Gospelprojektchor am Palmsonntag 02.04.2023

Schwungvoll eröffnete der Gospelprojektchor den Gottesdienst am Palmsonntag in der Evangelischen Stadtkirche in Schiltach mit dem Gospel „Ev’ry time I feel the spirit“. Nach einem Abendgottesdienst in Kirnbach war dies der zweite Auftritt des Projektchores unter der Leitung von Mareike Götz und Emma Schuffenhauer, der im Rahmen von „7 Wochen MIT“ veranstaltet wurde. Gesungen wurden Arrangements von Bezirkskantor KMD Traugott Fünfgeld. Musikalisch begleitet wurde der Chor von Emma Schuffenhauer (Klavier) und Holger Thoma (Schlagzeug).

Der Begriff „Zeitenwende“ zog sich durch die Predigt von Dekanin i.R. Dr. Marlene Schwöbel-Hug – ein Begriff, der uns ganz aktuell aus dem Mund unseres Bundeskanzlers bekannt ist. Gerade der Palmsonntag, mit dem die Karwoche beginnt, markiert einen solchen Wendepunkt: „Welche Richtung nehmen wir? Gehen wir auf Hoffnung zu oder sorgen wir uns vor dem Sieg des Karfreitags?“ Der Gospel „On my journey home“ fügte sich in diese Ansprache ein. Mit der Aussicht auf Ostern nach dem Karfreitag, können wir in allem Schweren ein winziges Licht sehen, so Schwöbel-Hug.

Aus dieser Perspektive heraus gilt uns auch die Aufforderung „Be a blessing“ wie sie der mehrstimmig und im Kanon gesungene Gospel ausdrückte, den der Chor auf berührende Weise sang.

In den Dankesworten einer Chorsängerin wurde deutlich, was diesen Gospelprojektchor so besonders macht: Jeder kann sich in diesem Chor wohlfühlen, da es vor allem darum geht, mit Freude zu singen, in den Pausen den Austauscht mit anderen zu genießen und nach jeder Probe voller Energie nach Hause zu gehen. Mit nur vier Proben ist aus einer in jeglicher Hinsicht durchmischten Gruppe aus gut 30 begeisterten Sänger*innen aus ganz unterschiedlichen Gemeinden ein Chor geworden, der sich als große Gemeinschaft versteht.
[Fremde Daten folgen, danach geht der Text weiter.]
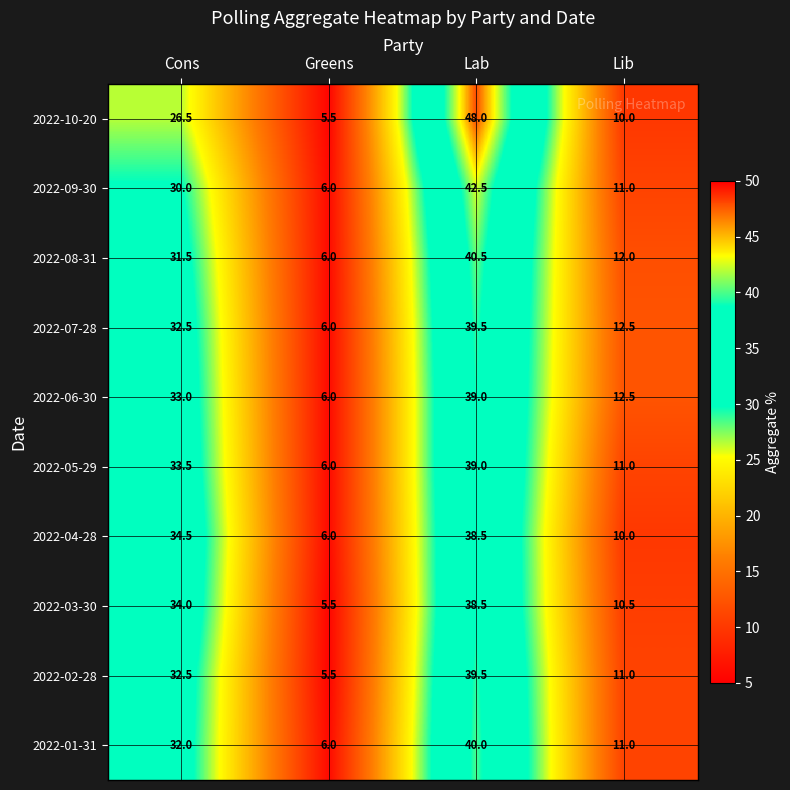

How many categories are shown in the chart?

4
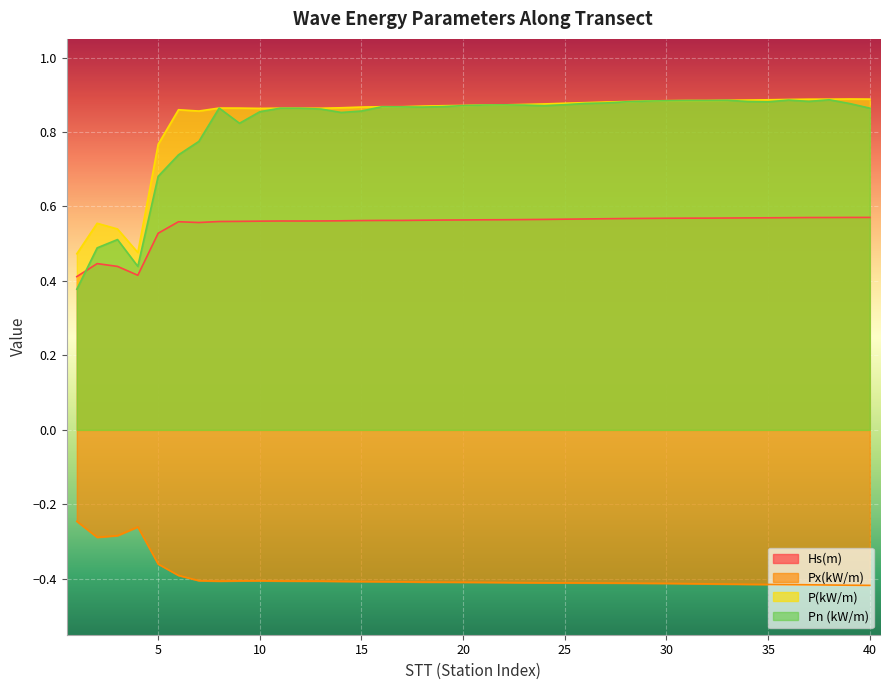

What is the value of the P(kW/m) point at the 19th from the left?

0.9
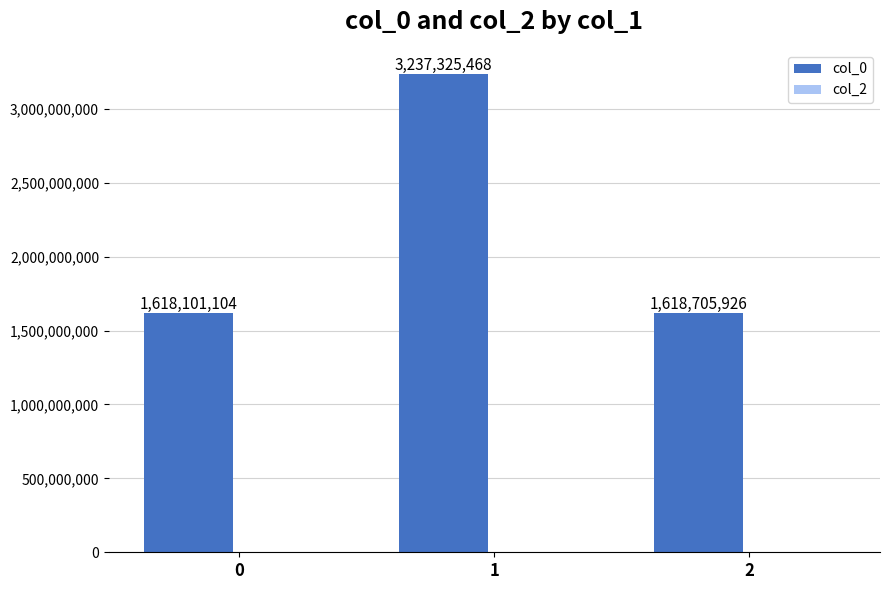

Rank the categories by value from highest to lowest.

1, 2, 0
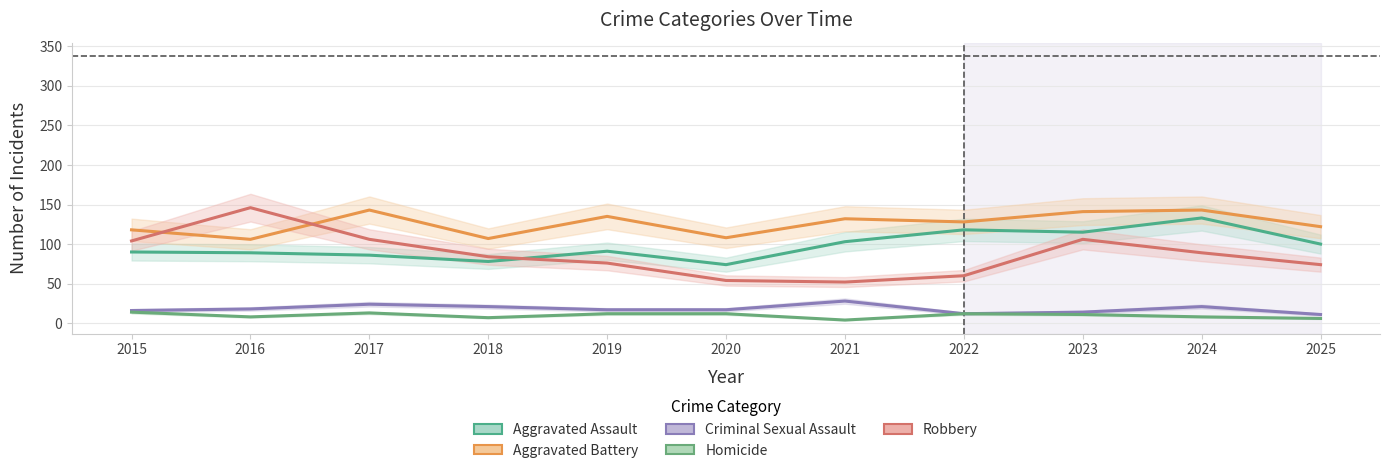

At 2025, list the series in order from largest to smallest.

Aggravated Battery, Aggravated Assault, Robbery, Criminal Sexual Assault, Homicide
Nach einem rhythmischen und sich harmonisch steigernden „Amen“ und mit dem Ohrwurm des Stücks „This little light of mine“ gingen die Gottesdienstbesucher in den sonnigen Sonntagnachmittag.





Töne und Texte im Advent 2022

Gemeinschaft, Musik, gute Geschichten, Plätzchen, Tee, Freude, Besinnlichkeit, Vielfalt - das zeichnet für die meisten Menschen Advent aus und genau so lässt sich auch das Adventskonzert "Töne und Texte im Advent" zusammenfassend beschreiben.

Gospelchor, Kinderchor, Posaunenchor, Flötenkreis und die Bäänd bildeten, ergänzt mit adventlichen und besinnlichen Texten, einen hörbaren Ruhepol am Vorabend des zweiten Advents. Das musikalische Hörerlebnis reicht von alten Stücken wie z.B. der Weihnachtspastorale von Antonio Vivaldi über Gospels bis hin zu Liedern aus dem Krippenspielmusical, das dieses Jahr erstmals aufgeführt wird.

Zu Beginn zogen die beiden Chöre mit Kerzen zu "Jubilate Deo" in die dämmrige Kirche ein. Die Texte erzählten von einem Schäfchen mit Sprachfehler, einem spontanen Besuch von Jesus in der Küche und appellierten, nicht nur das zu glauben, was angenehm erscheint.

Alle Beiträge mündeten in das Adventslied "Macht hoch die Tür" in dem sich der moderne Rhythmus der Bäänd, feierliche Posaunenklänge, Orgel, Gemeindegesang, Kinder- und Gospelchor vereinten und so diesen adventlichen Abend klangvoll beschlossen.